Instructions to follow
Present everything from the line containing "How many segments does this pie chart have?" down to the line containing "Combined, do Q3 and Q1 account for over 50%?" as a Markdown table with the columns Row and Line, one row per line, skipping blank lines and leaving out the pictures.

Records to process
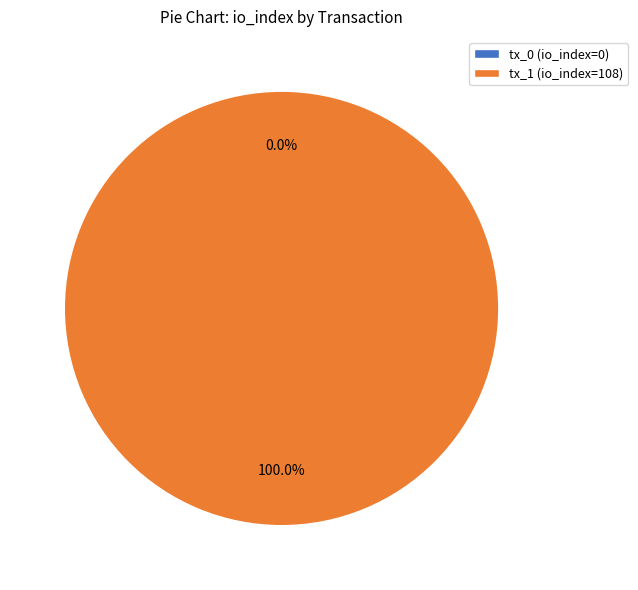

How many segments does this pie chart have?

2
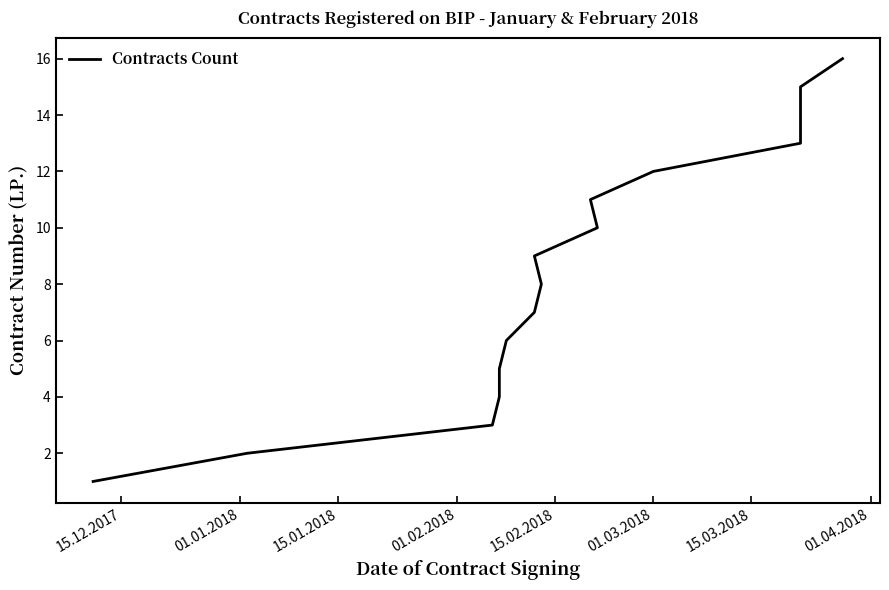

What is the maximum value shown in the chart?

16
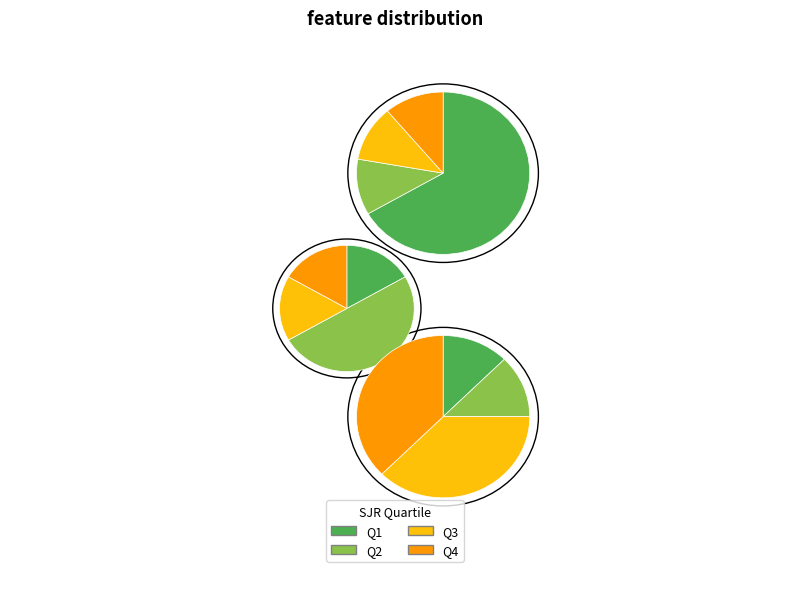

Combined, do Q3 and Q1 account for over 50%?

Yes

--

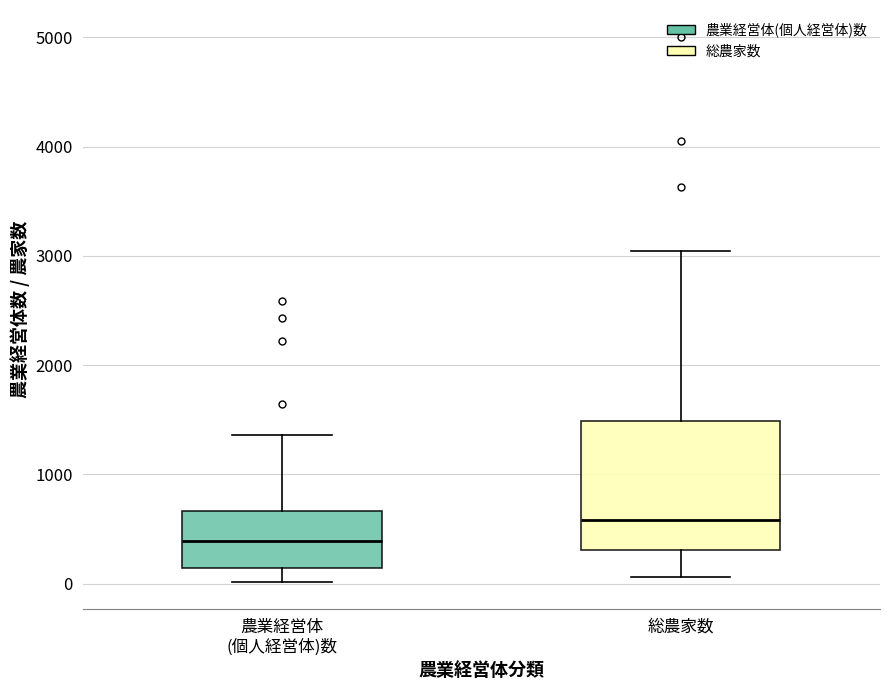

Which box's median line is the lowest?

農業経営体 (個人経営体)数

---

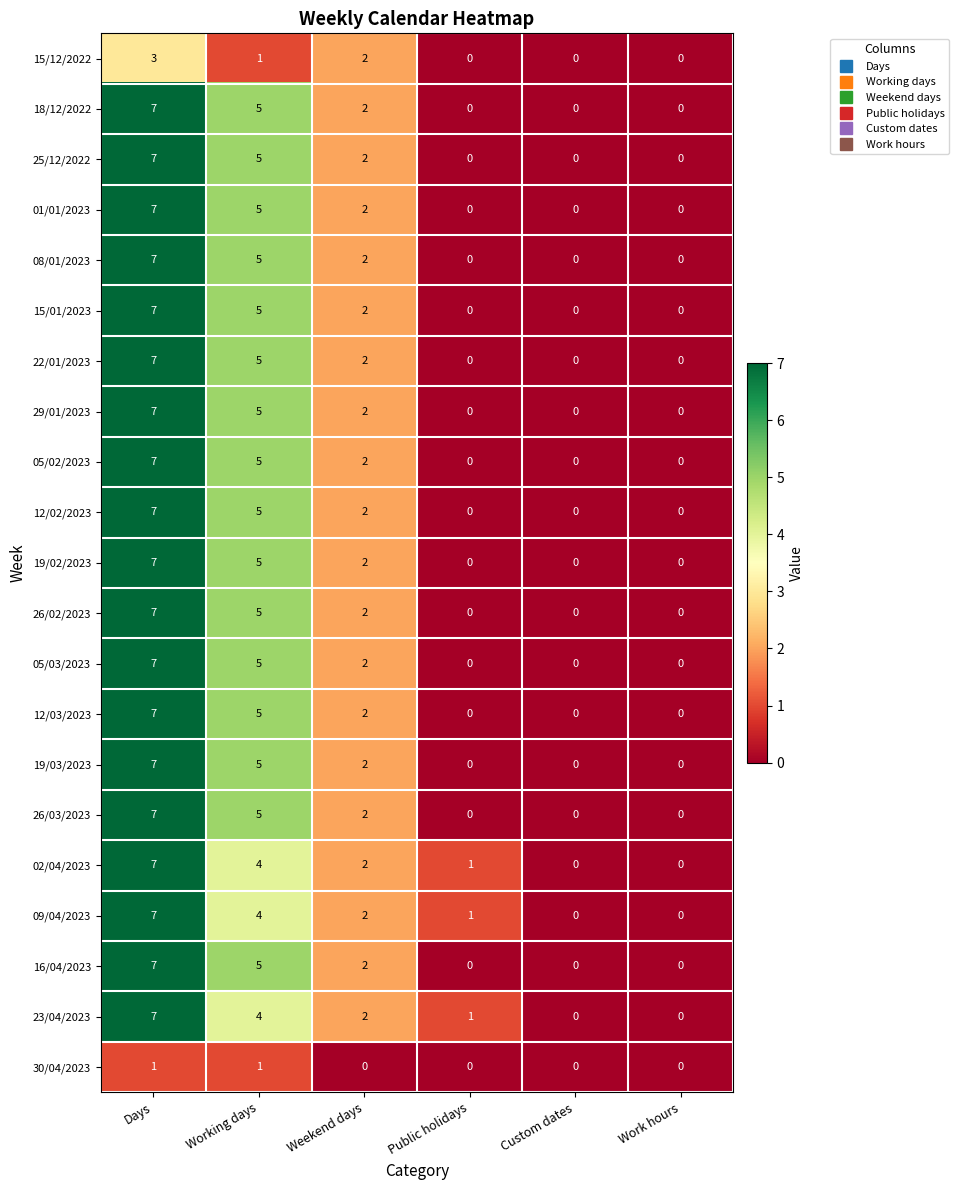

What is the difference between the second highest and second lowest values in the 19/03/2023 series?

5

Response to the exercise
| Row | Line |
|---|---|
| 1 | How many segments does this pie chart have? |
| 2 | 2 |
| 3 | What is the maximum value shown in the chart? |
| 4 | 16 |
| 5 | Combined, do Q3 and Q1 account for over 50%? |